王竹羽也感覺到手中的這個包裹中的東西串出的力量,而且修蛇對於這個東西的忌憚也更加敲醒了王竹羽的意識,看來這個包裹裡的東西是什麼神物。
還沒等王竹羽打開這個包裹,包裹卻已滑落出一個口子,兩把刀刃露了出來,王竹羽自然是不陌生,因爲這兩把利刃正是通曉老人給他的奔雷和電痕。
遠處修蛇發出怒吼,好像久久沒有擺平眼前的獵物而感到無比的惱怒一般,而此時那奔雷和電痕寶刀卻是越加光芒四射,比起平時的微光也不知是多出了兩倍還是三倍,似乎感覺到是自己的用武之地了或者是感覺到王竹羽有危險了,於是開始發力起來,而不但是這光芒上的異樣,一股前所未有的雄勁也頓時傳遍王竹羽的身體,先前逃脫修蛇而損耗的體力彷彿在這股力量的驅使下,變得微不足道,而且好像都沒有了勞累的感覺,一種來自內心最深處傳來的自信也是讓王竹羽沒有了畏懼之感。

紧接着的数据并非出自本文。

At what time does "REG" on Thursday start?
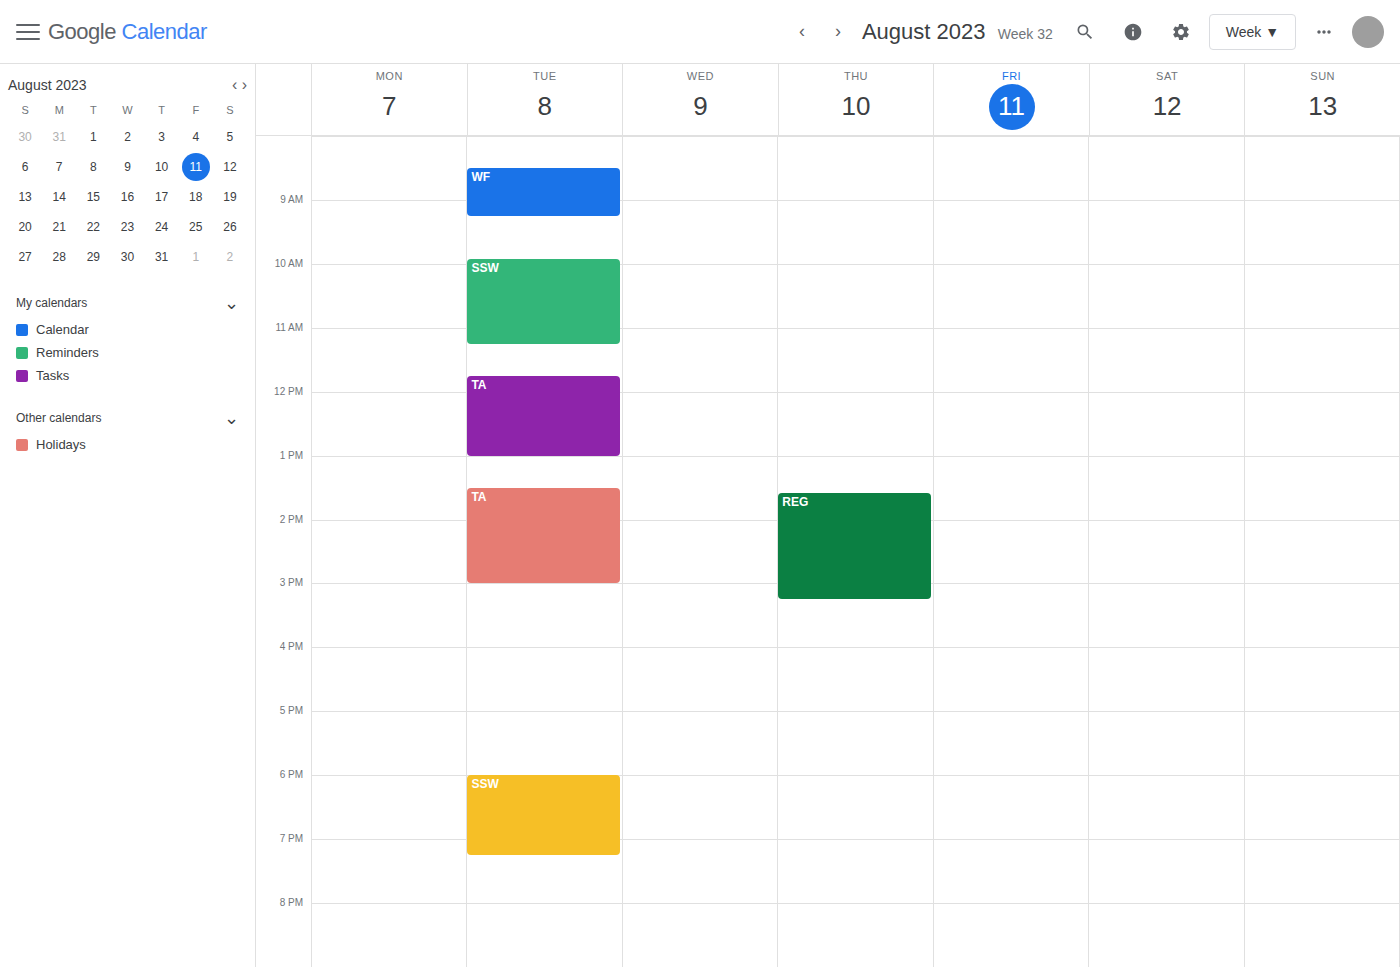
1:35 PM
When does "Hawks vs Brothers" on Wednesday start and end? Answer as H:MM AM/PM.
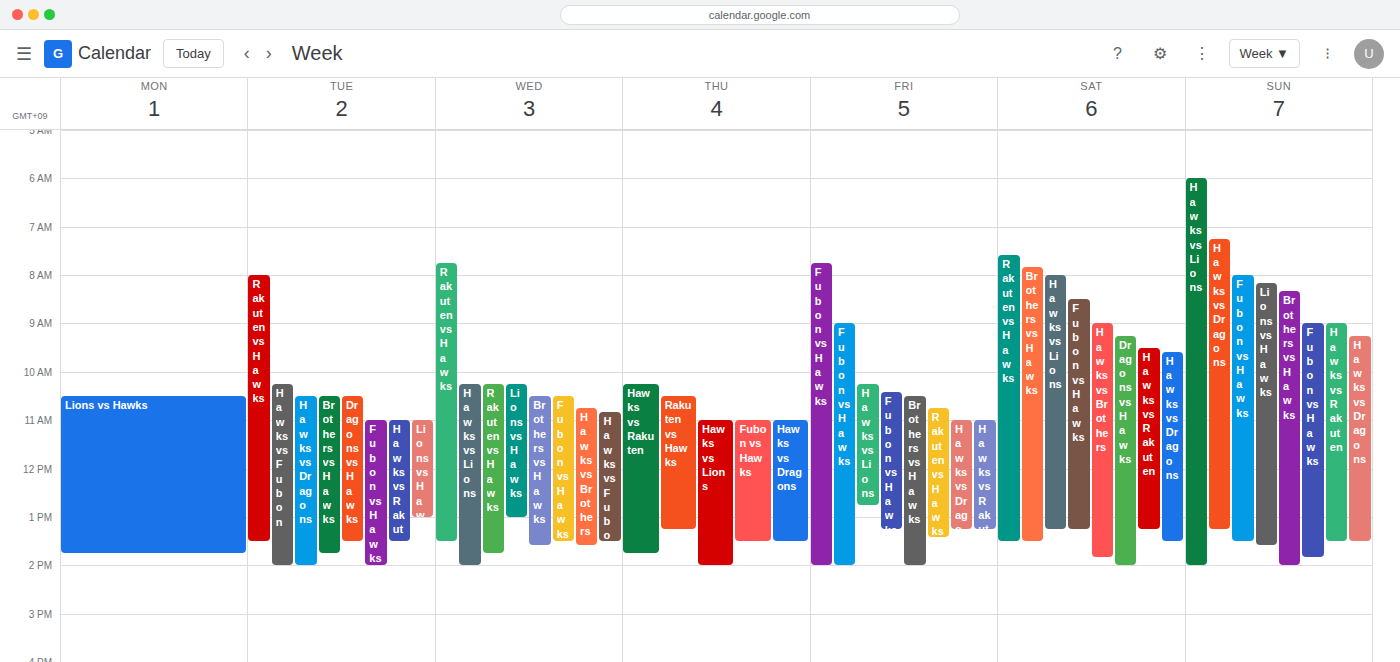
10:45 AM to 1:35 PM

但是修蛇卻是更加的惱怒,之前對於奔雷和電痕寶刀的顧忌也不知所蹤,奮力朝王竹羽這邊襲來,那對猙獰而且泛着冷光的大眼也是充滿了血絲,好像想早點一口把眼前這個盛氣的少年吞入腹中方纔心甘,王竹羽的存在在修蛇的眼中似乎就是一個礙眼的沙子,修蛇是一刻也容不下沙子在眼中的感覺。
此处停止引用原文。